→ Data for review
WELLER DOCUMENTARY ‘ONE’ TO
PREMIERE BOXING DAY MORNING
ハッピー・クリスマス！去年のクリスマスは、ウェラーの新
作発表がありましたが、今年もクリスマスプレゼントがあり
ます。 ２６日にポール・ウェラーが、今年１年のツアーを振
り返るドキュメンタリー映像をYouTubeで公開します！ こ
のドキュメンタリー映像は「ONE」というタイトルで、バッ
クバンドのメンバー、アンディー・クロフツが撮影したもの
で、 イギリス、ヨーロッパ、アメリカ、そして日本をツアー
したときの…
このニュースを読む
...
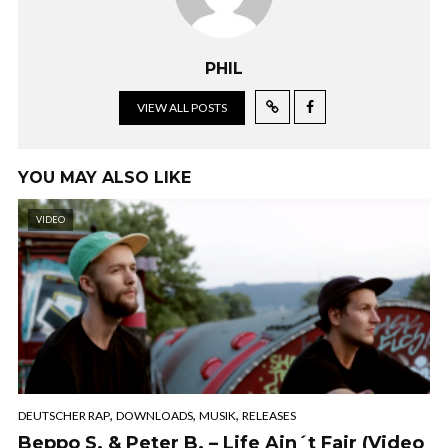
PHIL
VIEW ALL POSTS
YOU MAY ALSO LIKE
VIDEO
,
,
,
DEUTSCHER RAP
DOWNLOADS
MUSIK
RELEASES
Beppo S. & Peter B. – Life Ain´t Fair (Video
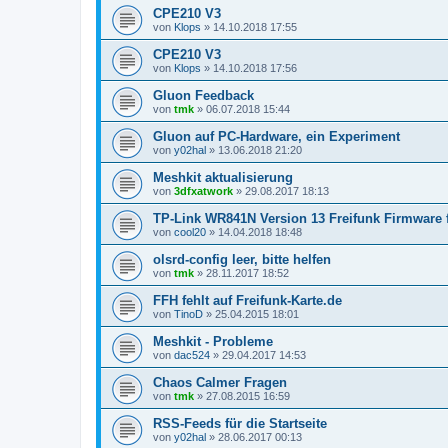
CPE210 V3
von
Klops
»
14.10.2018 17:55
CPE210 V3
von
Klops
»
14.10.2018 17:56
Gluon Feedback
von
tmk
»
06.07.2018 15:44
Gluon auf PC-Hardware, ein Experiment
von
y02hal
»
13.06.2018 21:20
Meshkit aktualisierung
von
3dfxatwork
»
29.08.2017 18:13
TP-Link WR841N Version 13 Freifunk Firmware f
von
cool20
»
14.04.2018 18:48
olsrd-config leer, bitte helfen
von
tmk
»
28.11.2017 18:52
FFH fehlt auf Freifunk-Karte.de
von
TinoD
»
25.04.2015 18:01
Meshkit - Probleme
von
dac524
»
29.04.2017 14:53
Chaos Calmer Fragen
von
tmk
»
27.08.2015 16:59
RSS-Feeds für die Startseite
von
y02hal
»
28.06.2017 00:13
--
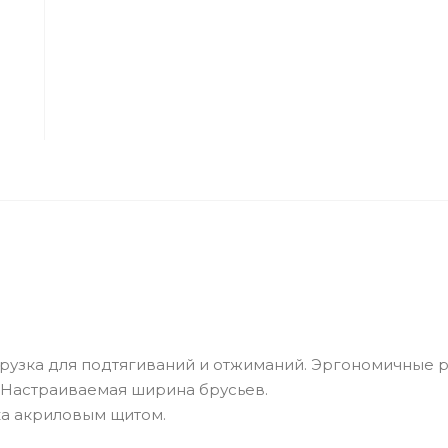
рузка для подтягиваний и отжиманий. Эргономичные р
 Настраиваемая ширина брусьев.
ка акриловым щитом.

→ Task statement
In the records above, locate the lines holding the word "Freifunk". Copy each of them.

→ Exercise output
TP-Link WR841N Version 13 Freifunk Firmware f
FFH fehlt auf Freifunk-Karte.de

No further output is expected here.